Re: Cryostat phenomenon
|From:||Karen Larison <email@example.com>|
I agree with Gayle. This tends to happen on dry days.
We cryosection tiny zebrafish embryos. We first embed them in a
melted agar-sucrose matrix, which allows us to orient them very
precisely within the block for serial sectioning. We then let the
block solidify and then sink it in in sucrose before sectioning. The
nice thing about these agar blocks is that they ribbon nicely. You
can cut a series of sections with the antiroll plate, then use a
brush to straighten them out, and then pick them up. Using this
method, we are better able to position these tiny sections on a
slide, we are less likely to experience "leaping" sections, and we
can get 70-100 sections on one slide in very short order!
We also use Tissue Freezing Medium (made by TBS, available from
Fisher Scientific) to adhere our agar block to the chuck, and find
that this curls less, and appears to have less static problems than
Karen in Oregon
> Has anyone encountered a phenomenon that I occasionally get
>with cryostat frozen sectioning.

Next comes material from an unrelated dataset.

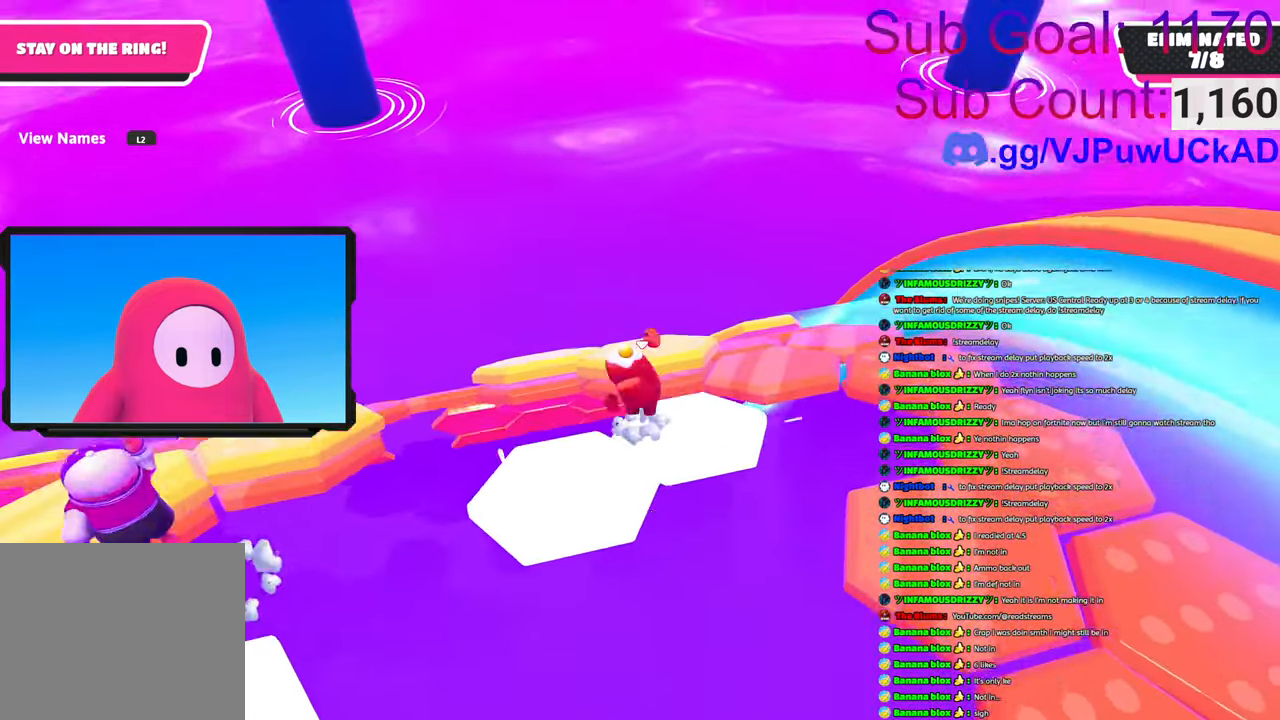
{"buttons": [], "left_stick": "up", "right_stick": "down-left", "events": [[83, "CROSS", "up"], [183, "left_stick", "up-right"], [233, "right_stick", "down-left"], [450, "left_stick", "up"]]}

I assume it is due to static
>electrical charges? the sections tend to "leap" from the knife edge
>onto the slide, the slide may be some several centimeters from the
>There is no logic or consistency to this, irrespective of tissue,
>fixation, temperature, type of slide; but if it is going to happen then
>you can be sure it is when cutting a tiny piece of tissue where
>every section is required! It will often disappear as suddenly as it
>started, sometimes quite impressive when a section fly's several
>cms. to the slide and occasionally lands flat and crease free!
>Any idea's?Oh, and I don't wear nylons (not in work anyway).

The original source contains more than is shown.